Kirchler will Stabilität nach Altach bringen

Gestern wurde Roland Kirchler beim SCR Altach als neuer Sportdirektor vorgestellt. Seine erste große Herausforderung ist jetzt die Trainersuche.
Altachs Geschäftsführer Christoph Längle stellte Roland Kirchler als Wunschkandidaten vor. „Wir hoffen, mit dem SCR Altach wieder in eine sonnigere Zukunft zu steuern. Nachdem wir unser Anforderungsprofil für den neuen Sportdirektor skizziert hatten, sind wir sehr schnell auf unseren Wunschkandidaten Roland Kirchler gekommen. Seine Fußballkompetenz ist allein durch seinen Werdegang unumstritten. Er spricht die Sprache des Fußballs.“ Zuletzt war der gebürtige Innsbrucker Leiter der Tiroler Fußballakademie.

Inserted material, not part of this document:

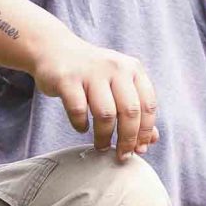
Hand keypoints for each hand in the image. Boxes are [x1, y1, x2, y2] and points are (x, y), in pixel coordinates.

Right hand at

In den Jahren 2006 bis 2008 war er selbst Spieler bei den Altachern. „Es ist ein richtiger Schnellschuss geworden. Natürlich musste ich erst mit meinem Verband reden, für den ich über neun Jahre tätig war“, erzählt Kirchler. Dort wurde dann sein Vertrag sehr „schnell und freundschaftlich“ aufgelöst.

Abstieg nur mit Altach
Natürlich hat auch der Tiroler die letzten zwei turbulenten Jahre von Altach mitbekommen: „Mit dem Abstieg habe ich nur ein Mal in meiner Karriere zu tun gehabt, das war als Spieler eben hier in Altach. Ich weiß, wie das ist, ich weiß auch noch, wie wir es dann doch geschafft haben.“ Generell ist der 52-Jährige ein positiv denkender Mensch, was beim SCR jetzt durchaus gefragt ist. „Wir wollen wieder Stabilität in den Verein bringen, und das versuchen wir jetzt Schritt für Schritt anzugehen“.
Der erste Schritt wird die Trainersuche sein. Eine Liste mit etwa zehn Kandidaten hat man schon ausgearbeitet. „Wir haben nicht viel Zeit. Nächste Woche wird es eine Entscheidung geben. In drei Wochen sollte die Mannschaft stehen, in sieben Wochen geht es wieder los.“ Deshalb müsse der Trainer einen Österreich-Bezug haben, die Liga und vielleicht auch die Mannschaft kennen. Auch bei den Spielertransfers muss man laut Kirchler Volltreffer landen. „Wenn das jedes Jahr klappt, zwei bis drei Volltreffer zu landen, dann sind wir vielleicht in zwei, drei Jahren da, wo wir hinwollen“, erklärt der neue Sportdirektor ambitioniert. Und man hoffe für ihn, es sei damals als Spieler der einzige Kontakt mit dem Abstieg bei den Rheindörflern gewesen.